• **What you have to do**: Using the listing that follows, return every line with the word "Office".
[Start of Attachment]
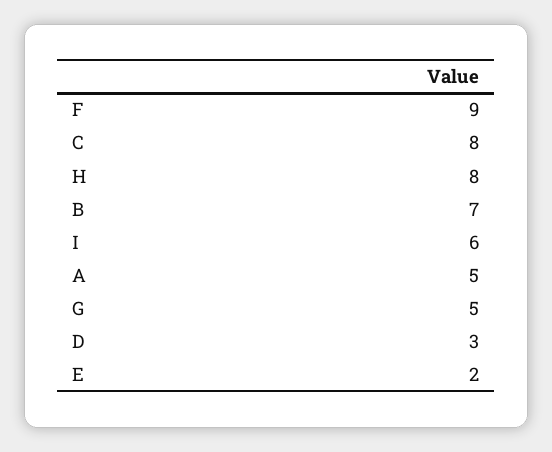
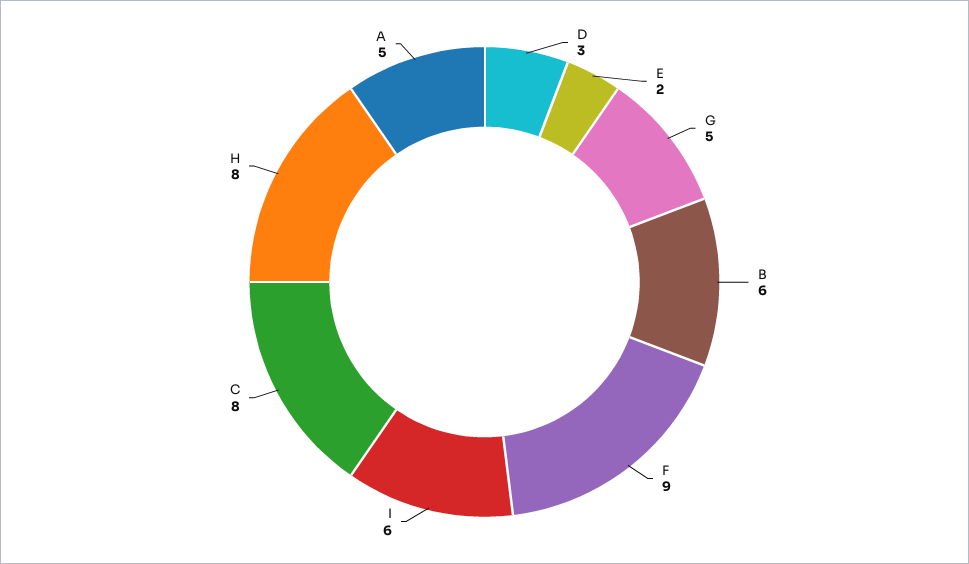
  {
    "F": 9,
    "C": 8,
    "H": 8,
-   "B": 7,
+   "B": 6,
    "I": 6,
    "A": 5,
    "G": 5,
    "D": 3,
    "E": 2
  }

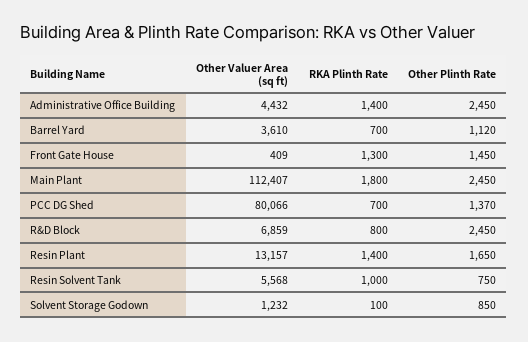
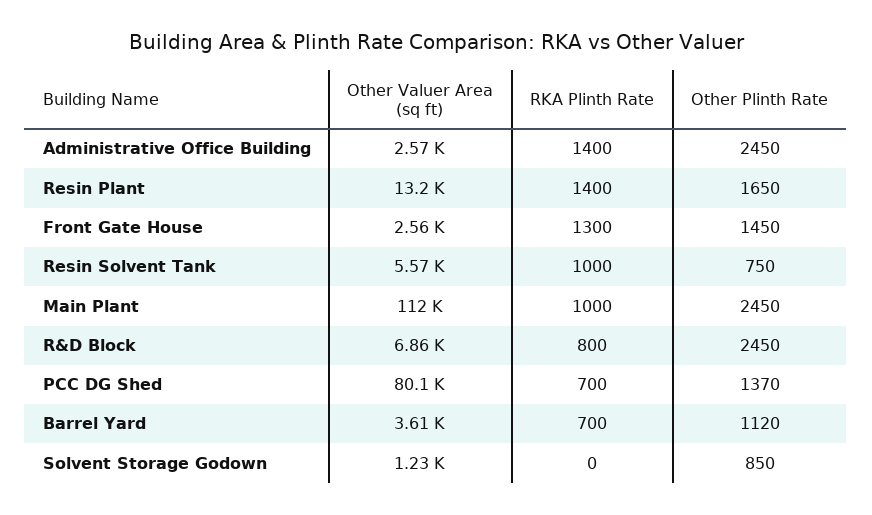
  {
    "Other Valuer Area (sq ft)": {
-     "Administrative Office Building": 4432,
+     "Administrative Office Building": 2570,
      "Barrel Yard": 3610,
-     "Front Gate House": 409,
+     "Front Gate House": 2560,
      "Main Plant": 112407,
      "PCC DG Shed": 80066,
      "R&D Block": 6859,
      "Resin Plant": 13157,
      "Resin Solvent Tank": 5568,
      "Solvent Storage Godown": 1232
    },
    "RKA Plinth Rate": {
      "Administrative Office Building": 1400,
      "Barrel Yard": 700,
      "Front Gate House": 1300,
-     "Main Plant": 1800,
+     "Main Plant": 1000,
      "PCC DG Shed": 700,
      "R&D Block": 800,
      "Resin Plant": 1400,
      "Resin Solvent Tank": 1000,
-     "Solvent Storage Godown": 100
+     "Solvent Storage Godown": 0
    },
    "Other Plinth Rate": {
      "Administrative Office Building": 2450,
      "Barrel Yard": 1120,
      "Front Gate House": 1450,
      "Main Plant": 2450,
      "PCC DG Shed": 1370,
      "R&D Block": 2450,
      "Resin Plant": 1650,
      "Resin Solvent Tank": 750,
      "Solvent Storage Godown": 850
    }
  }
[End of Attachment]
• **Written reply**:
-     "Administrative Office Building": 4432,
+     "Administrative Office Building": 2570,
      "Administrative Office Building": 1400,
      "Administrative Office Building": 2450,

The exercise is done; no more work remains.